JA d'Île-de-France : Des « effigies de pendus » dans les champs

JA d'Île-de-France : Des « effigies de pendus » dans les champs

Les Jeunes Agriculteurs (JA) d'Île-de-France ont exposé plusieurs mannequins « pendus » dans la campagne francilienne pour symboliser le désespoir de la profession.

Les agriculteurs d'Île de France ont installé durant la nuit de mardi à mercredi des «pendus » aux bords des champs, visibles par l'ensemble des franciliens. Choquer ! C'est l'objectif de cette action syndicale. «Violence de l'image, qui est un cri de désespoir de toute une profession, qui se sent abandonnée à son sort par les politiques », explique les Jeunes Agriculteurs dans un communiqué.

Cette action veut symboliser, « d'une part le rôle de ‘pantins' que sont devenus les agriculteurs dans un commerce hyper mondialisé (...), et d'autre part les ‘oubliés' de la vie économique nationale, éconduits à un simple rôle environnemental » expliquent-ils.

Ils protestent notamment contre le silence du Président de la République, ainsi qu'au sein du Gouvernement, qui n'a mis en place aucune mesure suite à la manifestation des jeunes agriculteurs du 27 avril «Tracteurs dans PARIS ».

Une situation alarmante

Cette nouvelle manifestation se tient alors que le Sénat examine le projet de loi de modernisation de l'agriculture et de la pêche (LMAP) qui vise à assurer des revenus stables aux agriculteurs et à préparer le secteur à la politique agricole commune (PAC) de l'après 2013. Les céréaliers sont particulièrement remontés car ils font face cette année à une baisse des aides européennes tandis que le prix du blé a baissé sur les marchés.
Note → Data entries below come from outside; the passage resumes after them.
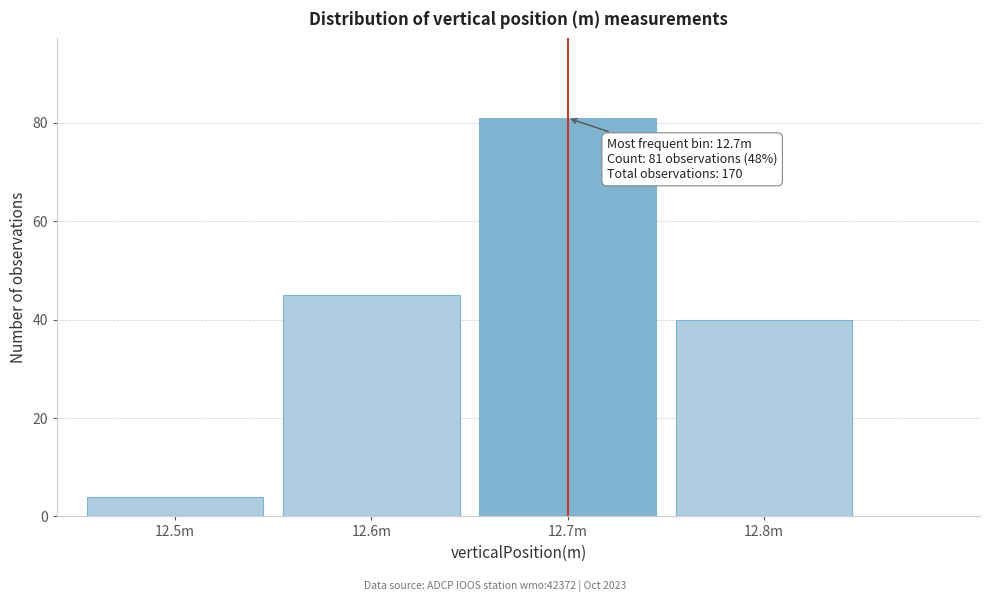

Reading left to right, what are all the values shown in this chart?

4	45	81	40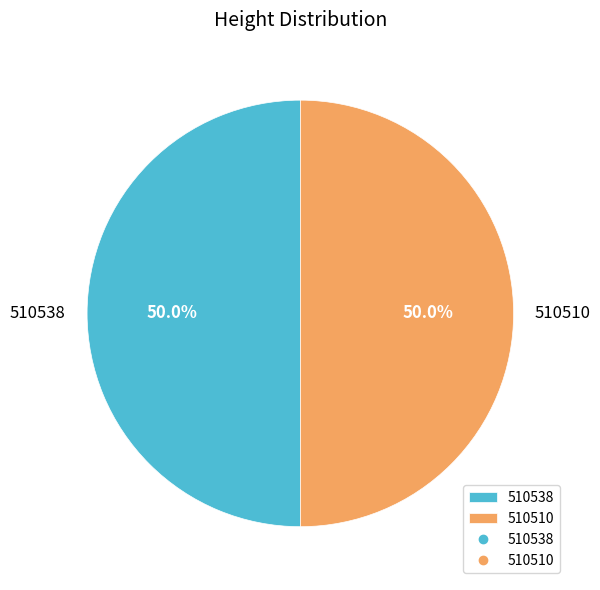

True or false: 510538 accounts for 44% of the total.

False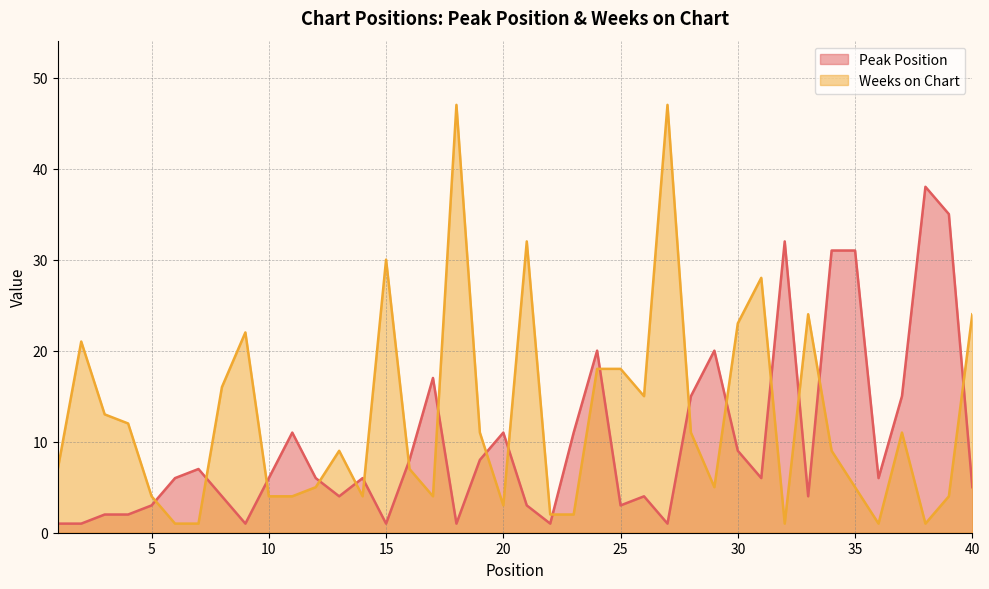

At which category does the chart reach its peak across all series?

18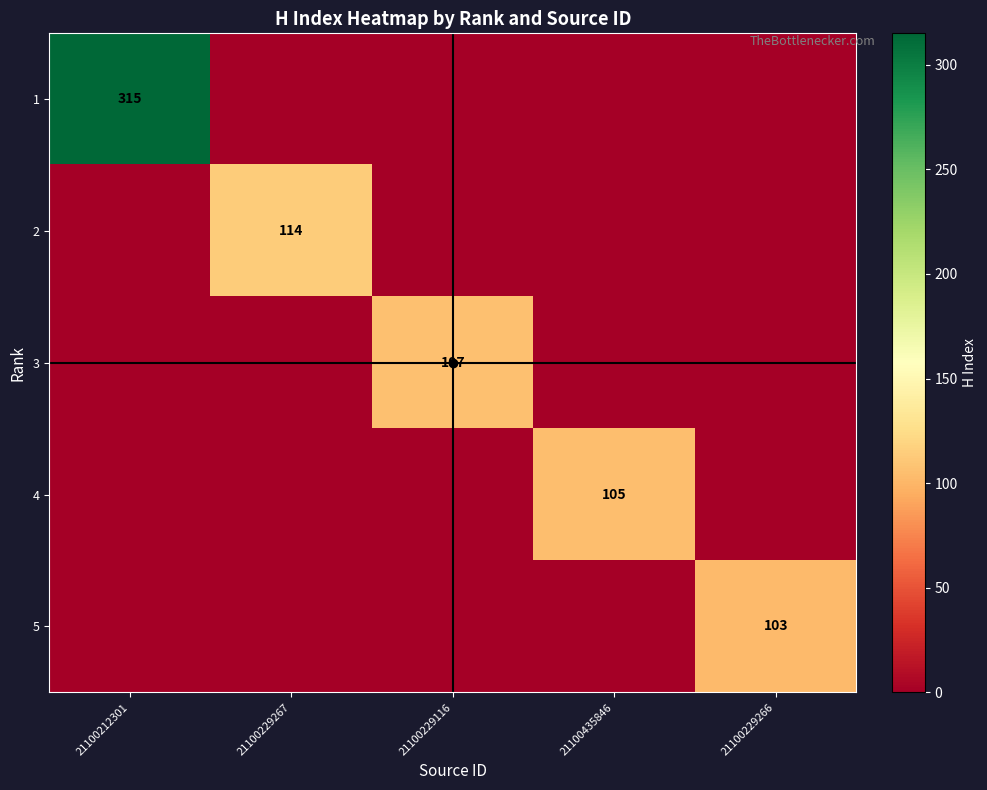

True or false: 3 has a value of 43 at 21100229116.

False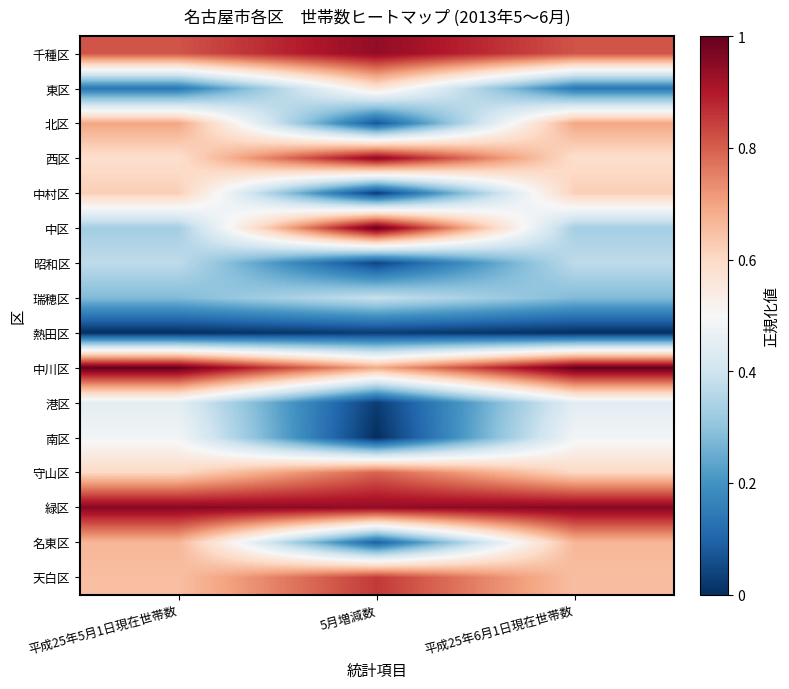

Which series has the largest total across all categories?

緑区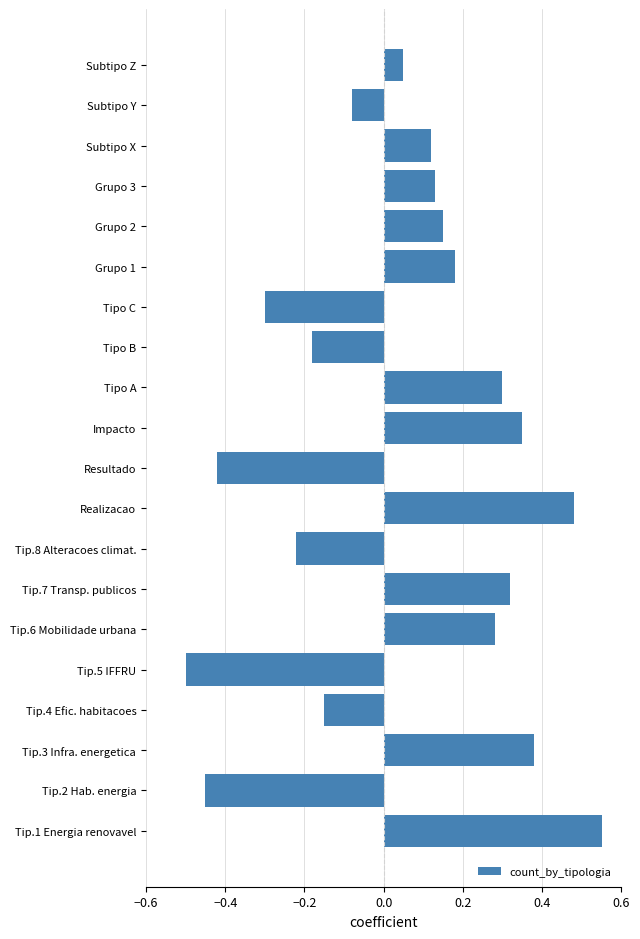

What is the change in value from Tip.8 Alteracoes climat. to Grupo 2?

+0.4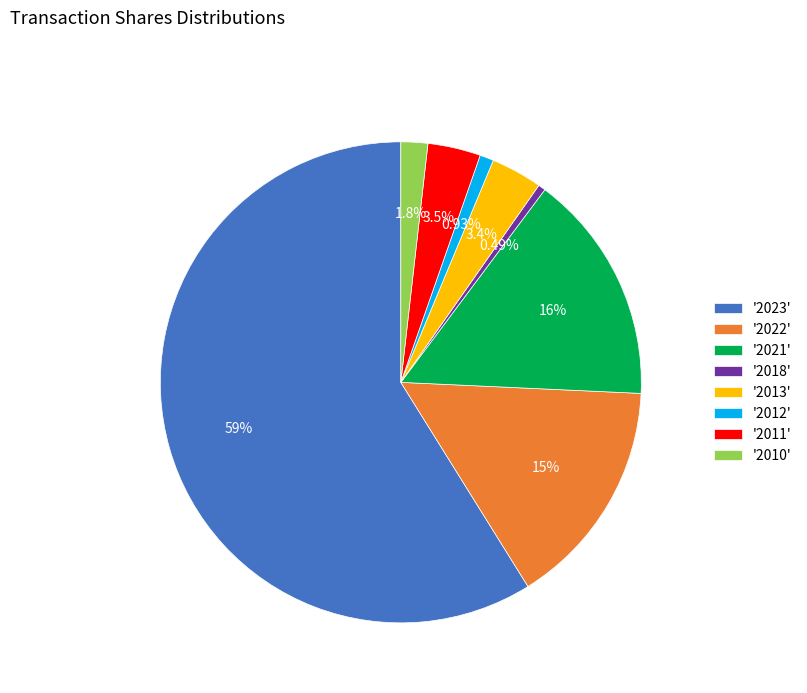

Does any single category account for the majority?

Yes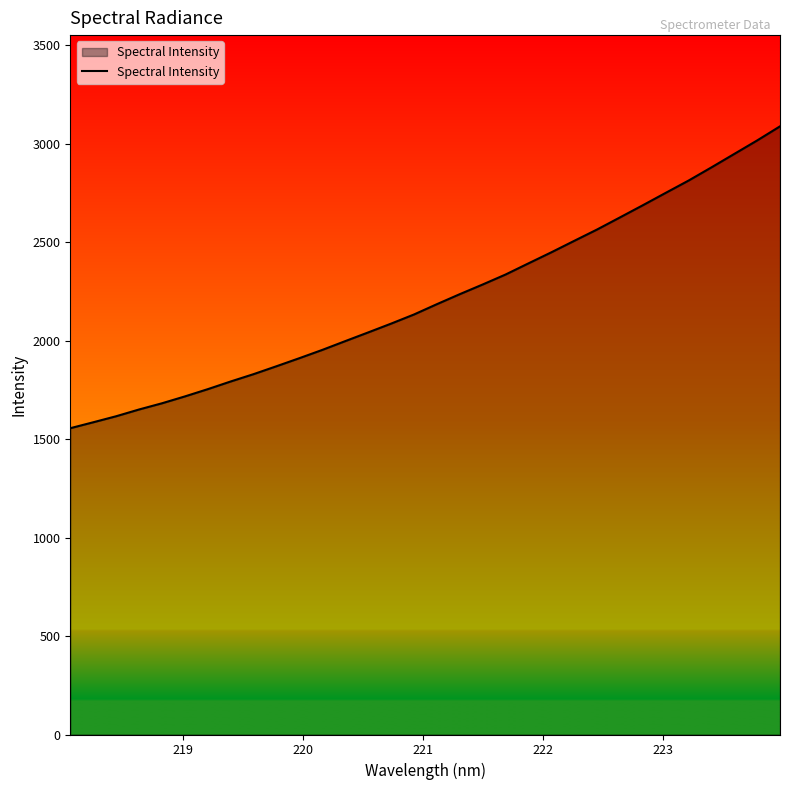

What is the average value?

2216.5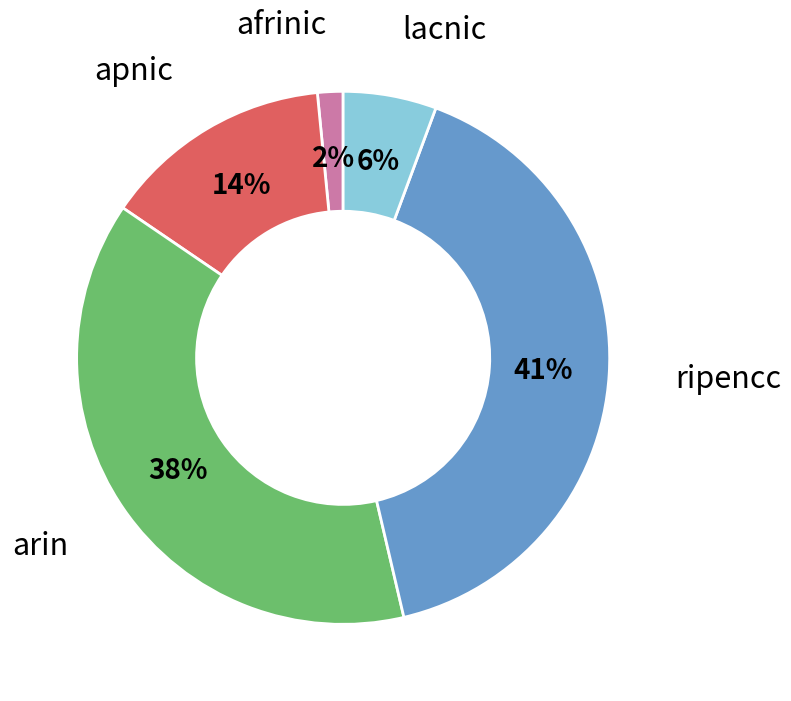

To the nearest percent, what is the average slice percentage?

20%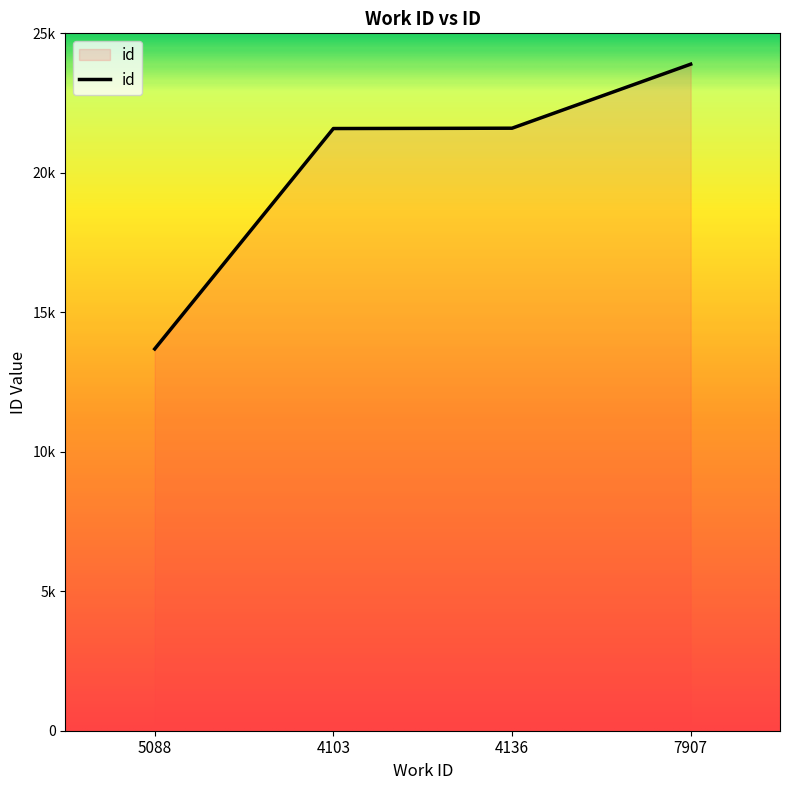

The value at 4103 is 37667. True or false?

False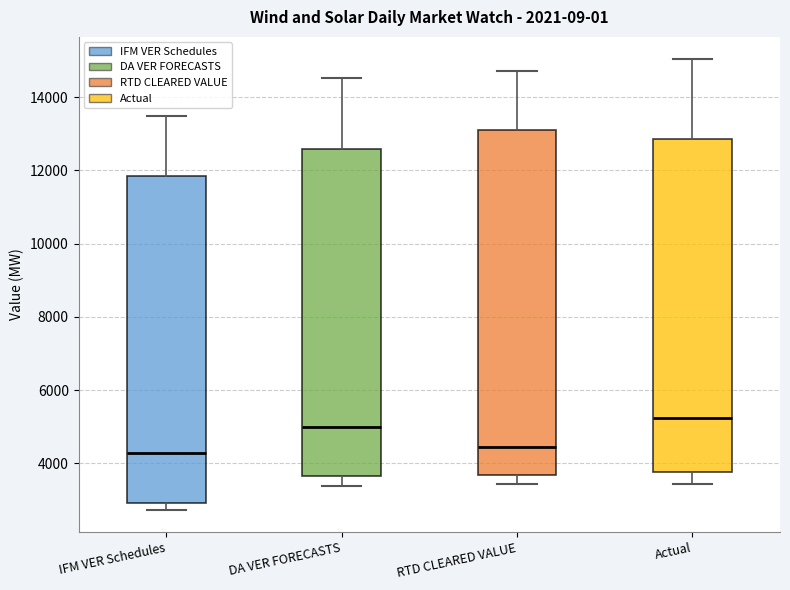

Reading left to right, read every box against the y-axis: the position of its median line, the range the box covers, and the ends of its whiskers. The values are not printed on the chart, so give them approximately, as read against the axis.

IFM VER Schedules: median 4200, box 3000 to 11800, whiskers 2800 to 13400
DA VER FORECASTS: median 5000, box 3600 to 12600, whiskers 3400 to 14600
RTD CLEARED VALUE: median 4400, box 3600 to 13200, whiskers 3400 to 14600
Actual: median 5200, box 3800 to 12800, whiskers 3400 to 15000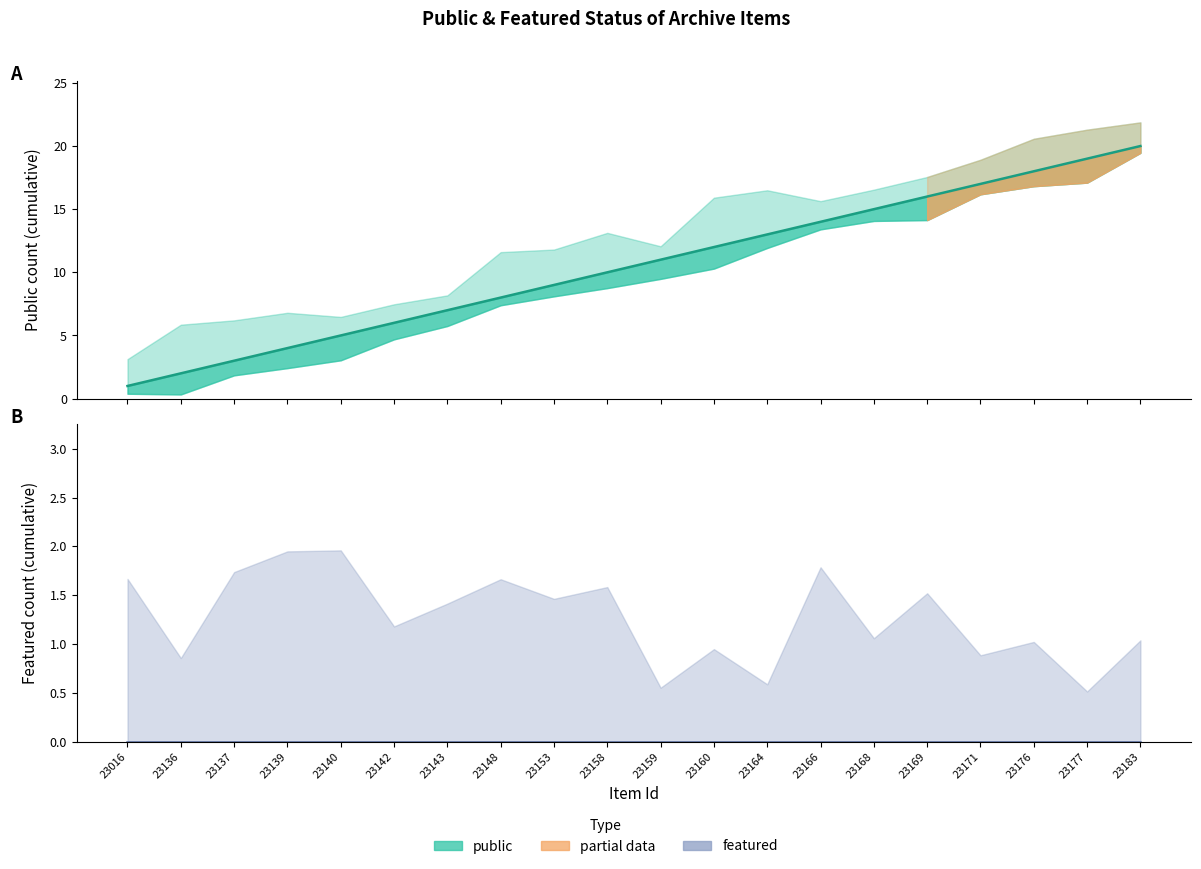

True or false: public (line) has a value of 18 at 23164.

False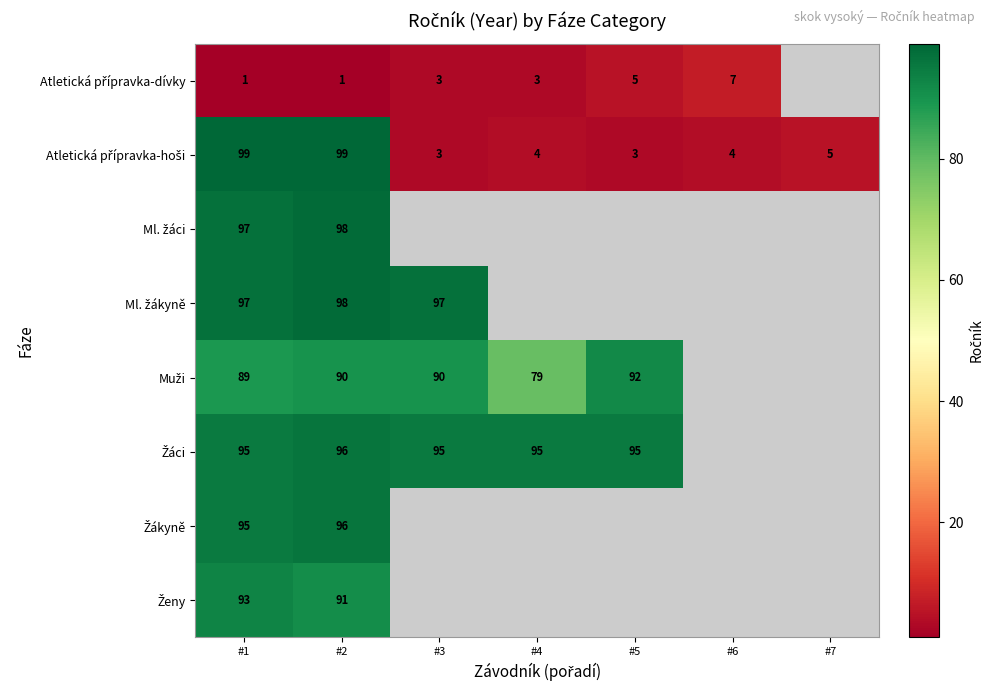

Where is Ženy nearest to the value 92?

#1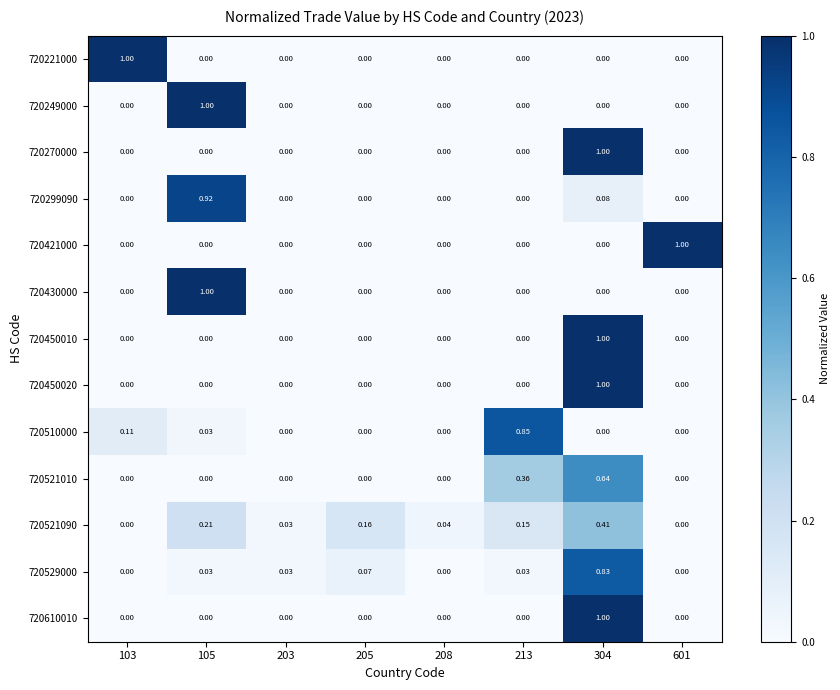

What is the total value across all series at 105?

3.2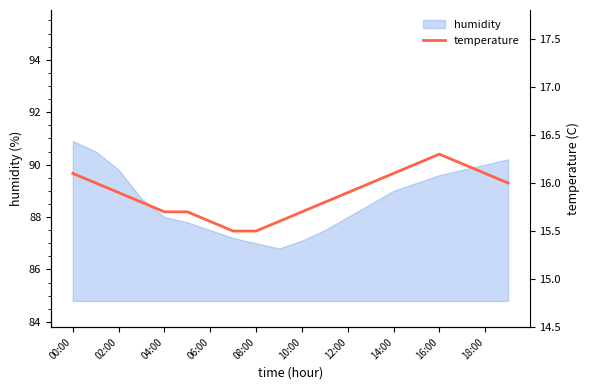

True or false: humidity has a value of 88.0 at 04:00.

True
De son côté, la chambre interdépartementale d'agriculture d'Île-de-France souligne la situation «alarmante» de la plaine francilienne. « Les céréales sont cédées à 130 euros la tonne, ce qui oblige les agriculteurs à vendre entre 60 et 70% en dessous de leurs coûts de production », affirme-t-elle.

Selon elle, avec les baisses des aides européennes, il faut s'attendre à une cessation d'activités prévisionnelle pour un quart à un tiers des exploitations.